Несколько секунд вестник смотрел на однообразный зимний пейзаж, разбавленный черными хибарами поселка, а потом нехотя ответил:

— Я мог бы соврать. Но не буду. Не тебе. Ответ — нет. И не потому, что это не в моей власти. В моей, если бы оно существовало. Если бы оно пряталось за пеленой заклинаний, но… Ольга, пойми, его нет, стежку выдернули из одеяла мира. Его просто не существует. Хочешь, я по твоему приказу поставлю дома, проложу дороги и даже посажу яблони? Легко. Но я не могу создать его жителей. Вестник не творец. Но я все еще могу заставить тебя поверить, что твой дом на месте. Или забыть его навсегда.

— Святые, — я отвернулась, — всегда есть подвох, вся жизнь игра словами. — Машина подпрыгнула на ухабе, и я едва не прикусила язык. — Отдать душу за пшик, за видимость? — Я откинула голову назад. — Отдать все и не получить ничего. Самое время рассмеяться.

— Мы можем разобрать случаи залога и попробовать вывести статистическую вероятность перерождения, так можно хоть предположить…

— Не надо.

— Почему?

— Это ничего не даст, лишь займет меня на некоторое время. Понимаю, зачем ты это делаешь, но не надо. Я должна принять решение. Должна подумать. Одна. Извини.

— Не извиняйся.

Он довез меня до ворот цитадели, лишь раз, для проформы, спросив, уверена ли я, что он мне не нужен. Я ни в чем не была уверена, но Александр не настаивал.

В замке царило оживление, не столь явное, как перед балом, но все же заметное. Увеличившееся количество слуг, чуть торопливее и суетливее движения, чуть больше

подносов в руках. Надеюсь, не очередной торжественный ужин на подходе.

Я свернула в крыло первого этажа, вплотную примыкавшее к служебным помещениям. Дверь в нужную комнату открыла без стука. Закрыла и выпалила:

— Надо поговорить.

Сидящая на кровати Пашка отставила тарелку с остатками мяса, и уставилась на меня медными глазами с двойными зрачками.

— Что опять?

— Я видела второй дневник Тура Бегущего, или другую его часть, или продолжение… Не знаю.
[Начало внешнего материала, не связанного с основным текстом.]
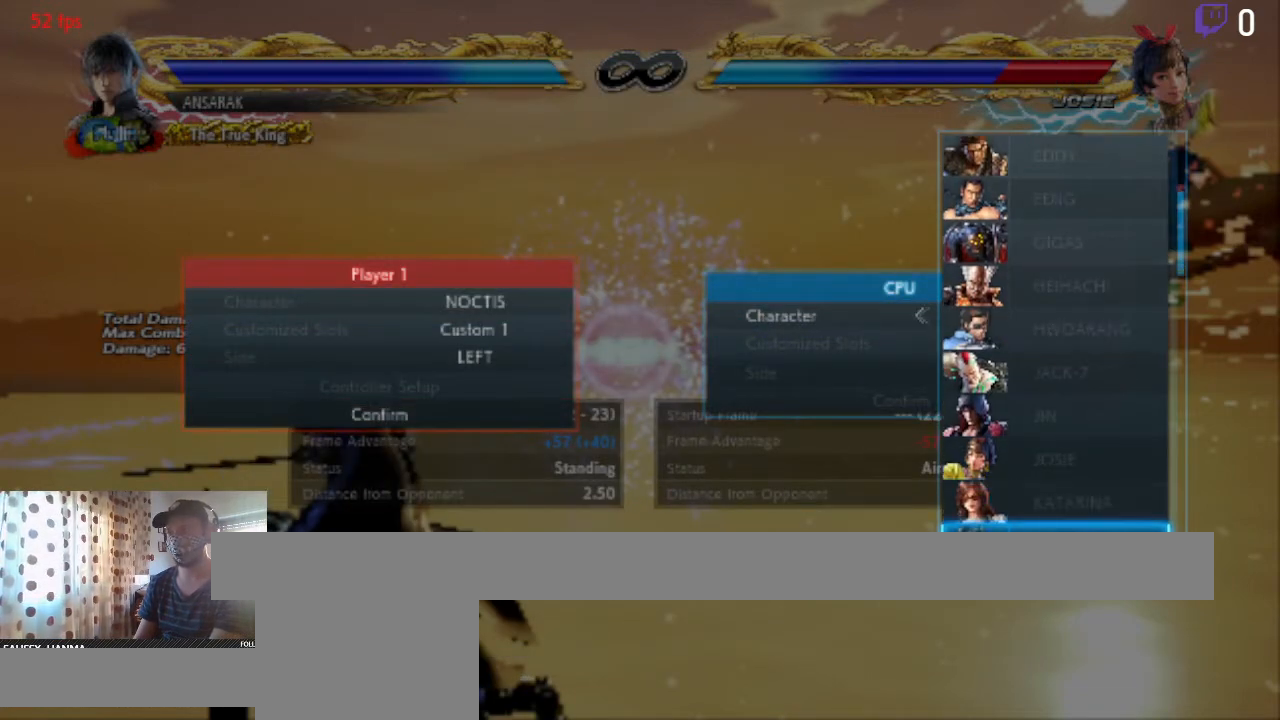
{"buttons": [], "left_stick": "center", "right_stick": "center", "events": [[101, "DPAD_UP", "down"], [201, "DPAD_UP", "up"]]}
Вестник сказал, что это писал его ученик. Как такое может быть? Тур был подвием, Дым — вестник.

— Ольга, — попеняла мне девушка, — что сказал хозяин? Когда ты заключишь сделку?

— Завтра, — выдохнула я.

— Тогда понятно, с чего тебя так разбирает. — Она задумчиво осмотрела меня с ног до головы. — Ты можешь говорить о чем угодно, только не о том, что произойдет завтра, так? — Я не стала отвечать, к чему озвучивать очевидное. — В какой-то степени тебе повезло, отмучаешься сразу, и никаких бессонных ночей, раздумий. Как представлю разговор с Костей, так…
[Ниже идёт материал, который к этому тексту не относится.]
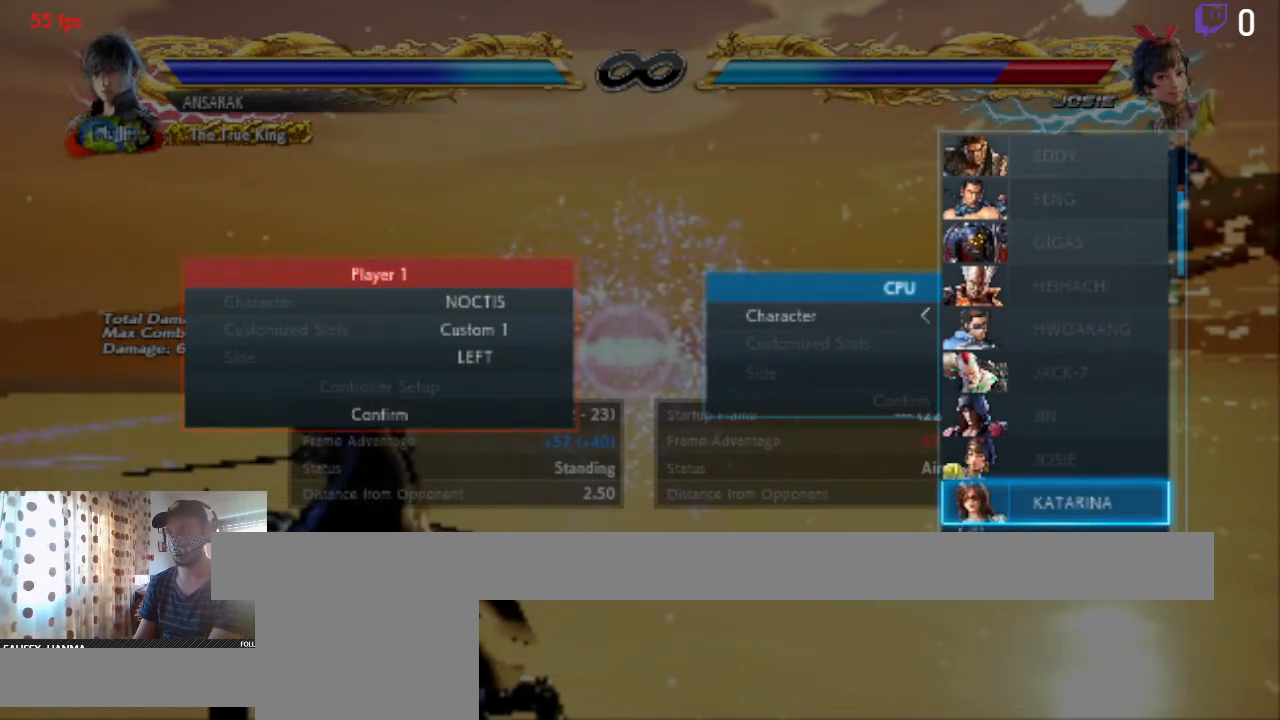
{"buttons": [], "left_stick": "center", "right_stick": "center", "events": []}
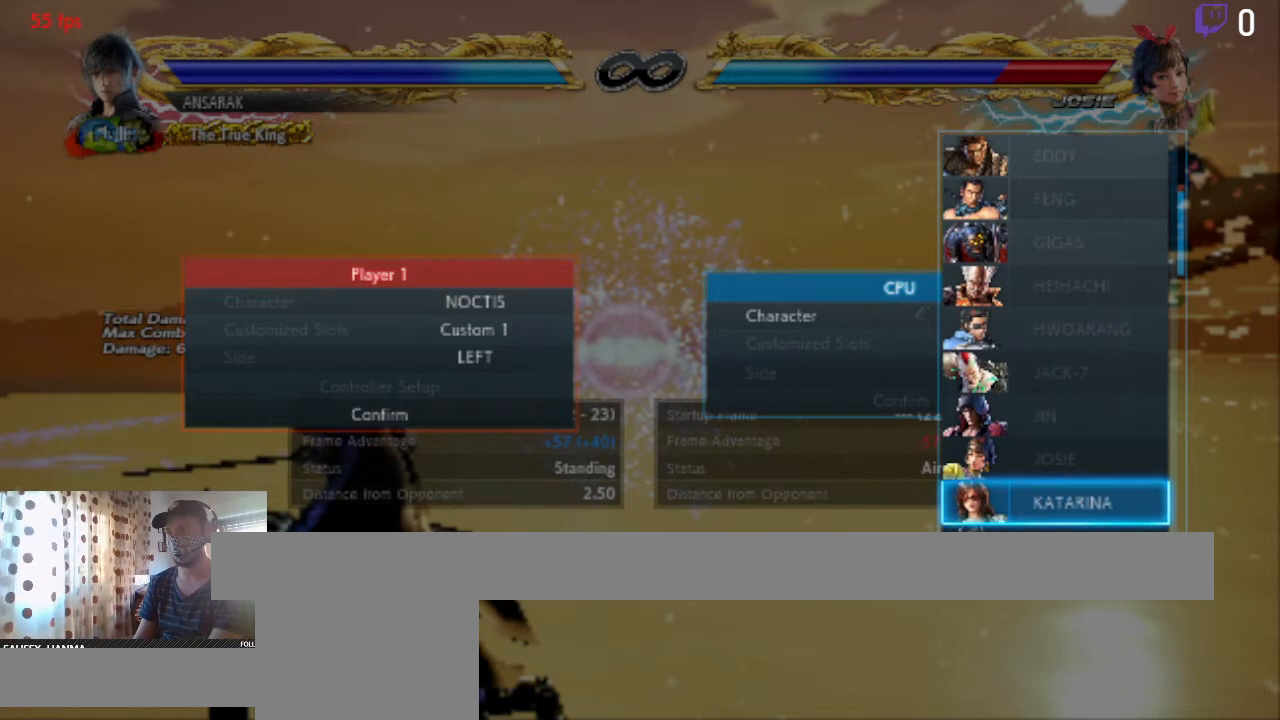
{"buttons": [], "left_stick": "center", "right_stick": "center", "events": []}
— Интересно было бы послушать, — раздался хриплый голос, дверь снова бесшумно открылась и закрылась.

Я повернулась к молодому целителю и не сдержала шумного выдоха. За прошедшие сутки Мартын обзавелся украшением в виде трех набухших багровых рубцов, начинающихся на шее и заканчивающихся на щеке под левым глазом.